Press Release

Release Date: October 16, 2024
by Chickasaw Nation Media Relations Office

WASHINGTON, D.C. – The White House recently announced U.S. President Joe Biden’s inclusion of a Chickasaw legal scholar among several new appointments to the Community Development Advisory Board (the Advisory Board).

Chickasaw citizen Janie Simms Hipp, J.D., LL.M., was appointed to the 15-person federal advisory committee to the U.S. Department of the Treasury’s Community Development Financial Institutions Fund (CDFI Fund). The function of the Advisory Board is to advise the CDFI Fund’s director on the policies regarding the activities and programs of the CDFI Fund.

Hipp serves as the founding CEO of Native Agriculture Financial Services (NAFS), a nonprofit financing institution within the Farm Credit system of lending institutions. NAFS focuses on meeting the capital access needs of First American farmers, ranchers, fishers, and forest land operators and their rural communities.

Hipp is also the founding CEO of the Native American Agriculture Fund, the nation’s largest philanthropic organization focusing solely on improving Native food and agriculture and was the founder of the Indigenous Food and Agriculture Initiative at the University of Arkansas School of Law.

Hipp is a member of the Chickasaw Hall of Fame. She was raised in Idabel, Oklahoma, and now resides in Fayetteville, Arkansas.

Prior to leading NAFS, she served as the general counsel of the United States Department of Agriculture (USDA). Hipp is the first enrolled member of a First American tribe to serve as USDA general counsel, and the fourth woman to serve since 1905.

She previously served USDA Secretary Thomas J. Vilsack during the Obama-Biden administration as a senior advisor and was the founding director of the Office of Tribal Relations at USDA. She also previously served as a national program leader at the National Institute of Food and Agriculture, and a senior official within the risk management agency.

Hipp has almost 40 years of experience in agricultural law, having begun her work during the 1980s farm financial crisis. She is a recognized expert in agricultural law and in the intersection of agricultural law and Indian law.
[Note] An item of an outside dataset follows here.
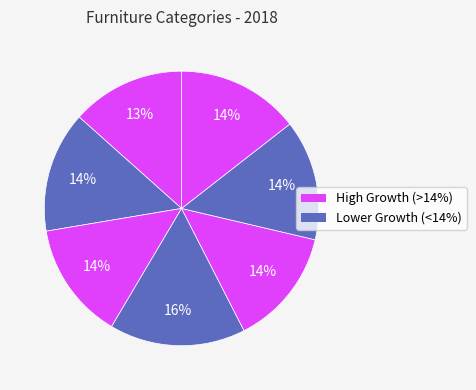

How many slices are in this pie chart?

7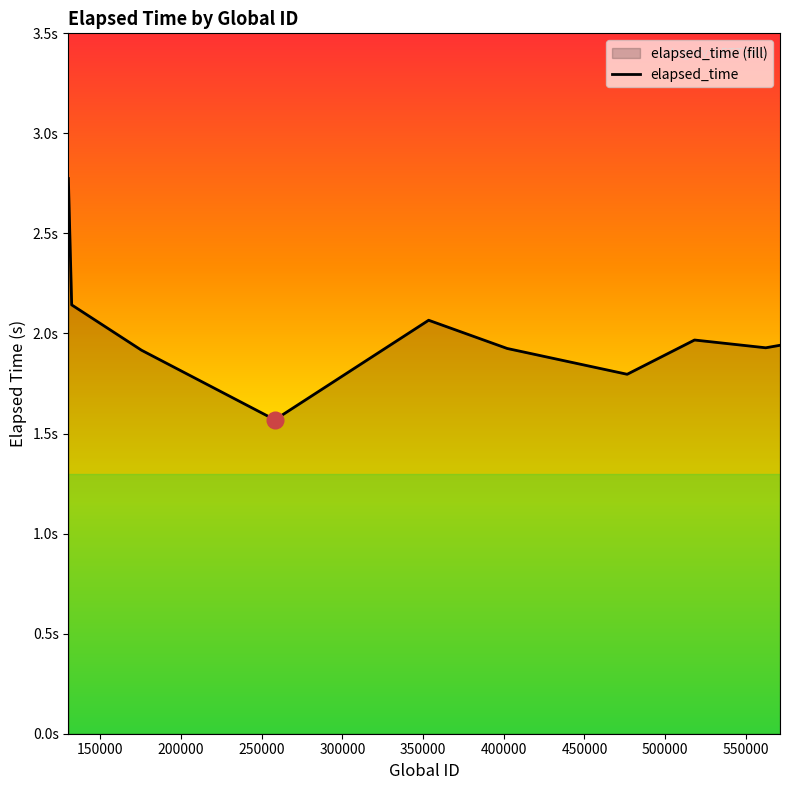

True or false: the data has more than 2 interior local peaks.

False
She has been honored by University of Arkansas and Oklahoma City University where she received her LL.M. in agriculture and food law, and her J.D., respectively, and by numerous other organizations for her expertise and leadership.

Hipp is the granddaughter of the late Chickasaw citizen Irene Spencer Simms, an original enrollee. Her father was Thomas Spencer Simms, and her uncle was Barry Simms, who practiced law in Oklahoma for more than 50 years.

About the CDFI Fund

The Sept. 19 meeting of the Advisory Board commemorated the 30th anniversary of the establishment of the CDFI Fund.
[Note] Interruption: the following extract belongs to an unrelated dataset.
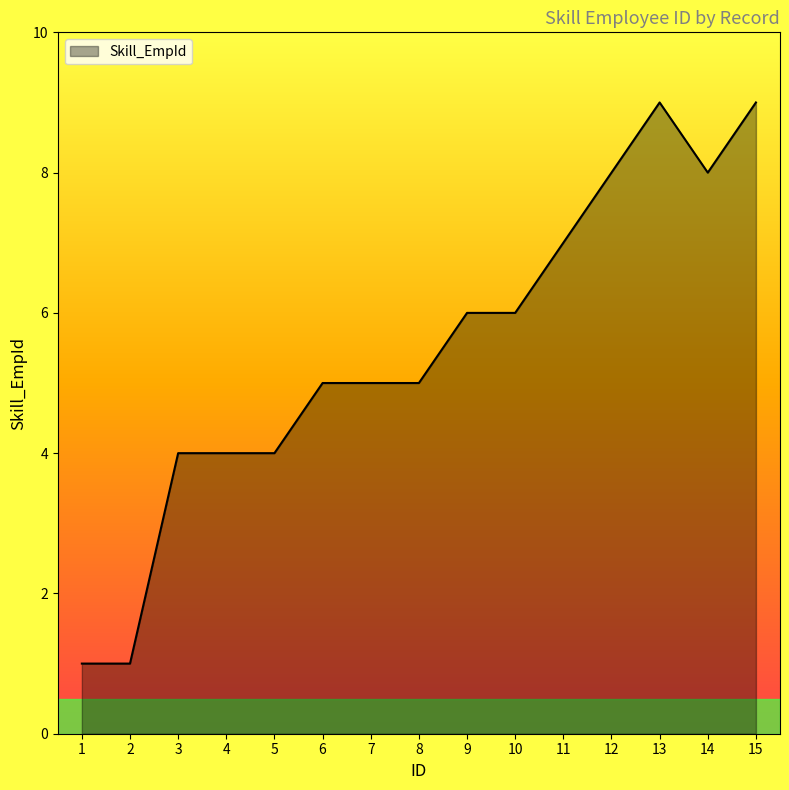

Reading left to right, transcribe all the data shown in this chart.

1=1	2=1	3=4	4=4	5=4	6=5	7=5	8=5	9=6	10=6	11=7	12=8	13=9	14=8	15=9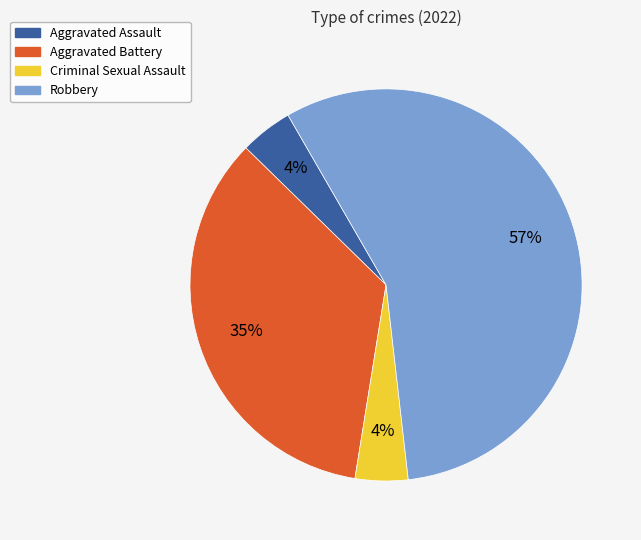

Between Robbery and Criminal Sexual Assault, which is larger?

Robbery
In addition to Hipp, President Biden appointed three private citizens who are new to the Advisory Board, including Manuel Chinea, New York; Mark Kaufman, Baltimore, Maryland; and Susan Chapman Plumb, Hulbert, Oklahoma, who serves as board chair and chief executive officer of Local Bank and is a citizen of the Cherokee Nation.

“I am pleased to congratulate and welcome this esteemed group of professionals who share the CDFI Fund’s vision of an America in which all people and communities have access to the investment capital and financial services they need to prosper,” said CDFI Fund Director Pravina Raghavan.
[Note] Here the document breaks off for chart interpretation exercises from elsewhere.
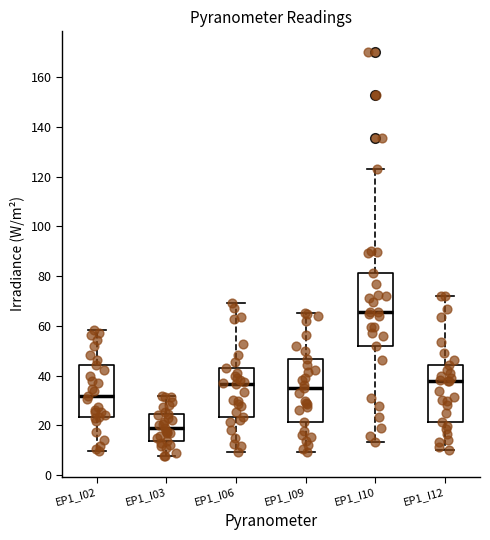

Reading left to right, read every box against the y-axis: the position of its median line, the range the box covers, and the ends of its whiskers. The values are not printed on the chart, so give them approximately, as read against the axis.

EP1_I02: median 32, box 24 to 44, whiskers 10 to 58
EP1_I03: median 20, box 14 to 24, whiskers 8 to 32
EP1_I06: median 36, box 24 to 44, whiskers 10 to 70
EP1_I09: median 34, box 22 to 46, whiskers 10 to 66
EP1_I10: median 66, box 52 to 82, whiskers 14 to 124
EP1_I12: median 38, box 22 to 44, whiskers 10 to 72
The president also reappointed five private citizens who have served on the Advisory Board since September 2021.

Since its creation in 1994, the CDFI Fund has awarded more than $7.4 billion to Certified Community Development Financial Institutions (CDFIs), community development organizations, and financial institutions through the CDFI Program, the Bank Enterprise Awards Program, the Capital Magnet Fund, the Financial Education and Counseling Pilot Program and the Native American CDFI Assistance Program. In addition, the CDFI Fund has allocated more than $76 billion in tax credit allocation authority to community development entities through the New Markets Tax Credit Program and guaranteed nearly $2.5 billion in bonds through the CDFI Bond Guarantee Program.